China has passed a national security law for Hong Kong, which will undermine the region’s autonomy, in the face of staunch criticism from the international community and the United States in particular.
The law, approved by The Standing Committee of the National People’s Congress will criminalise foreign interference, subversion and secession. Effectively, it has been designed to quash protests and activism against Beijing’s attempts to erase the firewall between the semi-autonomous region and mainland China’s authoritarian, communist system. It would also legislate that damage to government property, arson and other protest measures like those that were seen throughout Hong Kong in recent months will be considered acts of terrorism.
“We hope the law will serve as a deterrent to prevent people from stirring up trouble,” said Tam Yiu-Chung, Hong Kong’s sole representative on the Standing Committee, according to AP. “Don’t let Hong Kong be used as a tool to split the country.”

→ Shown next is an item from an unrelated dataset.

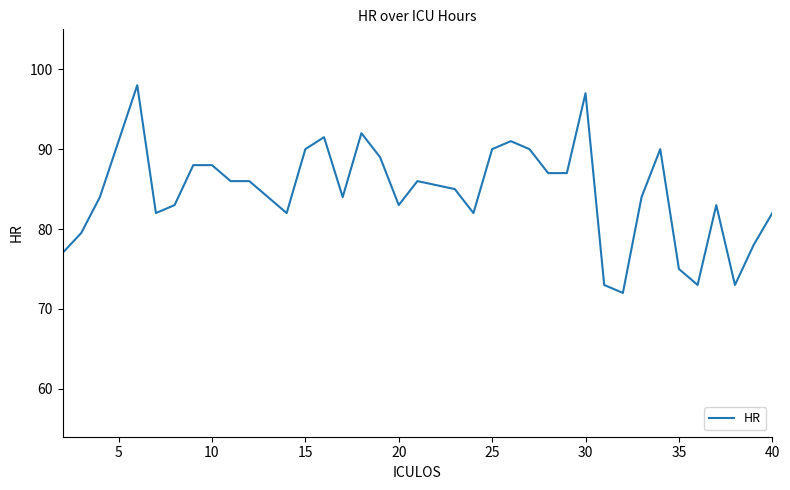

What is the maximum value shown in the chart?

98.0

The law, which was only quietly passed by 11 p.m local time, where it was published and took effect immediately, has faced a mountain of criticism from the international community, including international human rights organisations and United States Secretary of State, Mike Pompeo, who said that Hong Kong will no longer be given special trade privileges that only exist due to the “one country, two systems” arrangement.
“We are ending defense and dual-use technology exports to the territory,” Pompeo said, according to The Hill. “Per President Trump’s instruction, we will eliminate policy exemptions that give Hong Kong different and special treatment, with few exceptions.”
The US will also impose travel restrictions on Hong Kong, after President Xi Jinping signed a presidential order promulgating the law shortly after the panel passed it. China responded to the travel restrictions with several of their own for US travellers.
The legislation is the latest development in anti-government protests against China that have been occurring in Hong Kong for months, where activists have called on lawmakers to withstand attempts to undermine the region’s autonomy, granted under the 1997 British handover of Hong Kong.